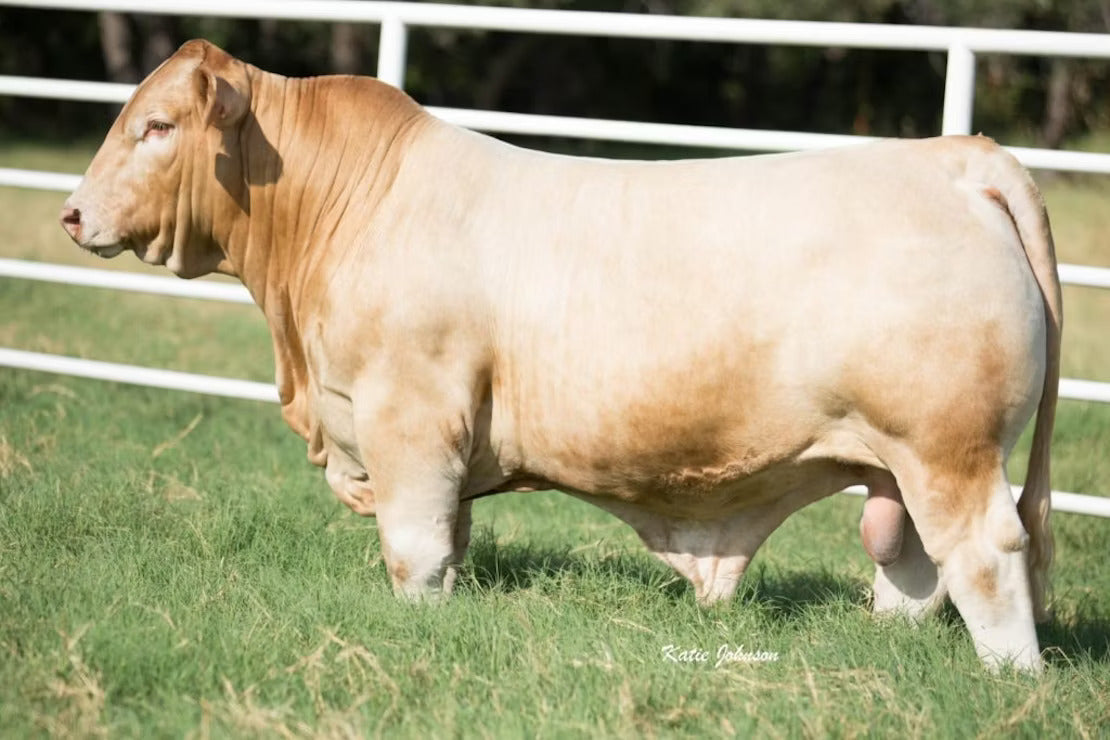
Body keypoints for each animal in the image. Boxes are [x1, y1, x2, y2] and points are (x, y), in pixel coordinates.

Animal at [60, 40, 1061, 672]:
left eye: (157, 126)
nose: (71, 213)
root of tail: (956, 157)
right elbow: (451, 545)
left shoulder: (407, 418)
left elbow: (413, 551)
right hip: (901, 463)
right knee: (913, 565)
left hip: (949, 449)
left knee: (985, 556)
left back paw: (1010, 680)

[REQUIREMENT] Write out, exactly as shown, only the lines running from the one that contains "left shoulder: (407, 418)" to the last line above.

[SOLUTION FOR THIS TASK]
left shoulder: (407, 418)
left elbow: (413, 551)
right hip: (901, 463)
right knee: (913, 565)
left hip: (949, 449)
left knee: (985, 556)
left back paw: (1010, 680)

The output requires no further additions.